You have to load the projectile and propellant separately?

Googleplex
February 5, 2012, 04:39 PM
Hmm, if your 45-70 is a Howitzer, I wonder what that makes my 50-90 Sharps???


A WMD. Simply put.:D

Googleplex,
For game "out far" the 2.5 power just don't cut it on my older eyes. For the Minnesota/Wisconsin north woods, there is, IMO, nothing better. Of course one needs to remember this is a 45/70 and should not be used for "out far" game. I know I should find a 300 yard range, and use this fine rifle tool as a howitzer. It was used as such back in the day, when men were men, and sheep were skittish.

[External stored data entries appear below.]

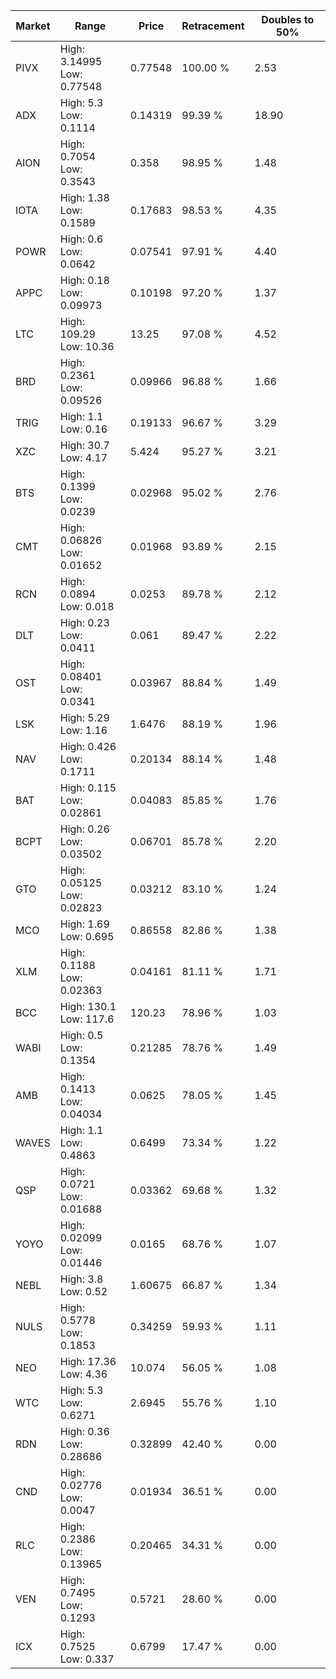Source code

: | Market | Range | Price| Retracement | Doubles to 50% |
| --- | --- | --- | --- | --- |
| PIVX | High: 3.14995<br />Low: 0.77548 | 0.77548 | 100.00 % | 2.53 |
| ADX | High: 5.3<br />Low: 0.1114 | 0.14319 | 99.39 % | 18.90 |
| AION | High: 0.7054<br />Low: 0.3543 | 0.358 | 98.95 % | 1.48 |
| IOTA | High: 1.38<br />Low: 0.1589 | 0.17683 | 98.53 % | 4.35 |
| POWR | High: 0.6<br />Low: 0.0642 | 0.07541 | 97.91 % | 4.40 |
| APPC | High: 0.18<br />Low: 0.09973 | 0.10198 | 97.20 % | 1.37 |
| LTC | High: 109.29<br />Low: 10.36 | 13.25 | 97.08 % | 4.52 |
| BRD | High: 0.2361<br />Low: 0.09526 | 0.09966 | 96.88 % | 1.66 |
| TRIG | High: 1.1<br />Low: 0.16 | 0.19133 | 96.67 % | 3.29 |
| XZC | High: 30.7<br />Low: 4.17 | 5.424 | 95.27 % | 3.21 |
| BTS | High: 0.1399<br />Low: 0.0239 | 0.02968 | 95.02 % | 2.76 |
| CMT | High: 0.06826<br />Low: 0.01652 | 0.01968 | 93.89 % | 2.15 |
| RCN | High: 0.0894<br />Low: 0.018 | 0.0253 | 89.78 % | 2.12 |
| DLT | High: 0.23<br />Low: 0.0411 | 0.061 | 89.47 % | 2.22 |
| OST | High: 0.08401<br />Low: 0.0341 | 0.03967 | 88.84 % | 1.49 |
| LSK | High: 5.29<br />Low: 1.16 | 1.6476 | 88.19 % | 1.96 |
| NAV | High: 0.426<br />Low: 0.1711 | 0.20134 | 88.14 % | 1.48 |
| BAT | High: 0.115<br />Low: 0.02861 | 0.04083 | 85.85 % | 1.76 |
| BCPT | High: 0.26<br />Low: 0.03502 | 0.06701 | 85.78 % | 2.20 |
| GTO | High: 0.05125<br />Low: 0.02823 | 0.03212 | 83.10 % | 1.24 |
| MCO | High: 1.69<br />Low: 0.695 | 0.86558 | 82.86 % | 1.38 |
| XLM | High: 0.1188<br />Low: 0.02363 | 0.04161 | 81.11 % | 1.71 |
| BCC | High: 130.1<br />Low: 117.6 | 120.23 | 78.96 % | 1.03 |
| WABI | High: 0.5<br />Low: 0.1354 | 0.21285 | 78.76 % | 1.49 |
| AMB | High: 0.1413<br />Low: 0.04034 | 0.0625 | 78.05 % | 1.45 |
| WAVES | High: 1.1<br />Low: 0.4863 | 0.6499 | 73.34 % | 1.22 |
| QSP | High: 0.0721<br />Low: 0.01688 | 0.03362 | 69.68 % | 1.32 |
| YOYO | High: 0.02099<br />Low: 0.01446 | 0.0165 | 68.76 % | 1.07 |
| NEBL | High: 3.8<br />Low: 0.52 | 1.60675 | 66.87 % | 1.34 |
| NULS | High: 0.5778<br />Low: 0.1853 | 0.34259 | 59.93 % | 1.11 |
| NEO | High: 17.36<br />Low: 4.36 | 10.074 | 56.05 % | 1.08 |
| WTC | High: 5.3<br />Low: 0.6271 | 2.6945 | 55.76 % | 1.10 |
| RDN | High: 0.36<br />Low: 0.28686 | 0.32899 | 42.40 % | 0.00 |
| CND | High: 0.02776<br />Low: 0.0047 | 0.01934 | 36.51 % | 0.00 |
| RLC | High: 0.2386<br />Low: 0.13965 | 0.20465 | 34.31 % | 0.00 |
| VEN | High: 0.7495<br />Low: 0.1293 | 0.5721 | 28.60 % | 0.00 |
| ICX | High: 0.7525<br />Low: 0.337 | 0.6799 | 17.47 % | 0.00 |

I suppose that's where the 32" sight radius came in handy, eh?:) If leupold made a 1.5-5 IER scout style, that would be perfect. The longest distance I really see myself using it at in the near future is 100 yards. Maybe 200 at the most should I take it anywhere not local. It oughta drop anything in Texas in its tracks. :cool:

Shoulder-fired howitzer?

You have to load the projectile and propellant separately?

Only Winchester.:rolleyes:

Sweden
February 7, 2012, 07:05 PM
SAM:
Thanks!

I remember the "now what" feeling and was glad I could help. Best of luck!